TypeBehaviorHistoryUse case
Type 0Never updateNoneStatic lookups (country codes)
Type 1Overwrite old valueLostCorrect typos, non-historical attrs
Type 2New row + valid_from/toFullPlan changes, address history
Type 3Add "previous_value" colOne priorSimple before/after comparison

SCD Type 2 is implemented in dbt using snapshots — run dbt snapshot on a schedule to capture new rows when source data changes.

Common Mistakes

Confusing additive and non-additive facts

Never SUM a ratio or percentage — store numerator and denominator as separate additive columns and compute the ratio at query time. Storing avg_order_value as a fact and then averaging it across periods gives mathematically wrong results.

Putting business logic in dimension tables

Dimension tables should store attributes, not derived metrics. customer_lifetime_value belongs in a mart view or metrics layer, not as a column in dim_customers that silently goes stale.

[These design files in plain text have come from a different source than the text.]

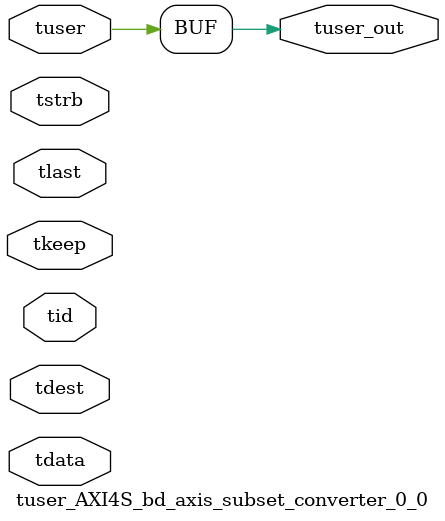
<source format=v>


`timescale 1ps/1ps

module tuser_AXI4S_bd_axis_subset_converter_0_0 #
(
parameter C_S_AXIS_TUSER_WIDTH = 1,
parameter C_S_AXIS_TDATA_WIDTH = 32,
parameter C_S_AXIS_TID_WIDTH   = 0,
parameter C_S_AXIS_TDEST_WIDTH = 0,
parameter C_M_AXIS_TUSER_WIDTH = 1
)
(
input  [(C_S_AXIS_TUSER_WIDTH == 0 ? 1 : C_S_AXIS_TUSER_WIDTH)-1:0     ] tuser,
input  [(C_S_AXIS_TDATA_WIDTH == 0 ? 1 : C_S_AXIS_TDATA_WIDTH)-1:0     ] tdata,
input  [(C_S_AXIS_TID_WIDTH   == 0 ? 1 : C_S_AXIS_TID_WIDTH)-1:0       ] tid,
input  [(C_S_AXIS_TDEST_WIDTH == 0 ? 1 : C_S_AXIS_TDEST_WIDTH)-1:0     ] tdest,
input  [(C_S_AXIS_TDATA_WIDTH/8)-1:0 ] tkeep,
input  [(C_S_AXIS_TDATA_WIDTH/8)-1:0 ] tstrb,
input                                                                    tlast,
output [C_M_AXIS_TUSER_WIDTH-1:0] tuser_out
);

assign tuser_out = {3'b000,tuser[0:0]};

endmodule


</source>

No surrogate keys — using natural keys as primary keys

Natural business keys can change (customer emails, product codes). Use surrogate keys (hashed or sequential) as dimension primary keys so that SCD Type 2 rows are joinable without duplicating the natural key logic everywhere.

FAQ

What is dimensional modeling?
A warehouse design technique by Ralph Kimball. Data is organized into fact tables (measurements) and dimension tables (context) arranged in a star schema — optimized for analytical queries and BI tools.
What is the difference between a fact table and a dimension table?
Fact tables store measurements (numeric, additive, one row per event). Dimension tables store context (descriptive, one row per entity). Facts are narrow and tall; dims are wide and short.
What are the types of slowly changing dimensions?
Type 1: overwrite (no history). Type 2: new row with valid_from/to (full history — most common). Type 3: add previous_value column (one prior). dbt snapshots implement Type 2 automatically.
What is a degenerate dimension?
A dimensional attribute (like order_id or transaction_id) stored directly in the fact table because it has no other descriptive attributes. Used for drill-through queries.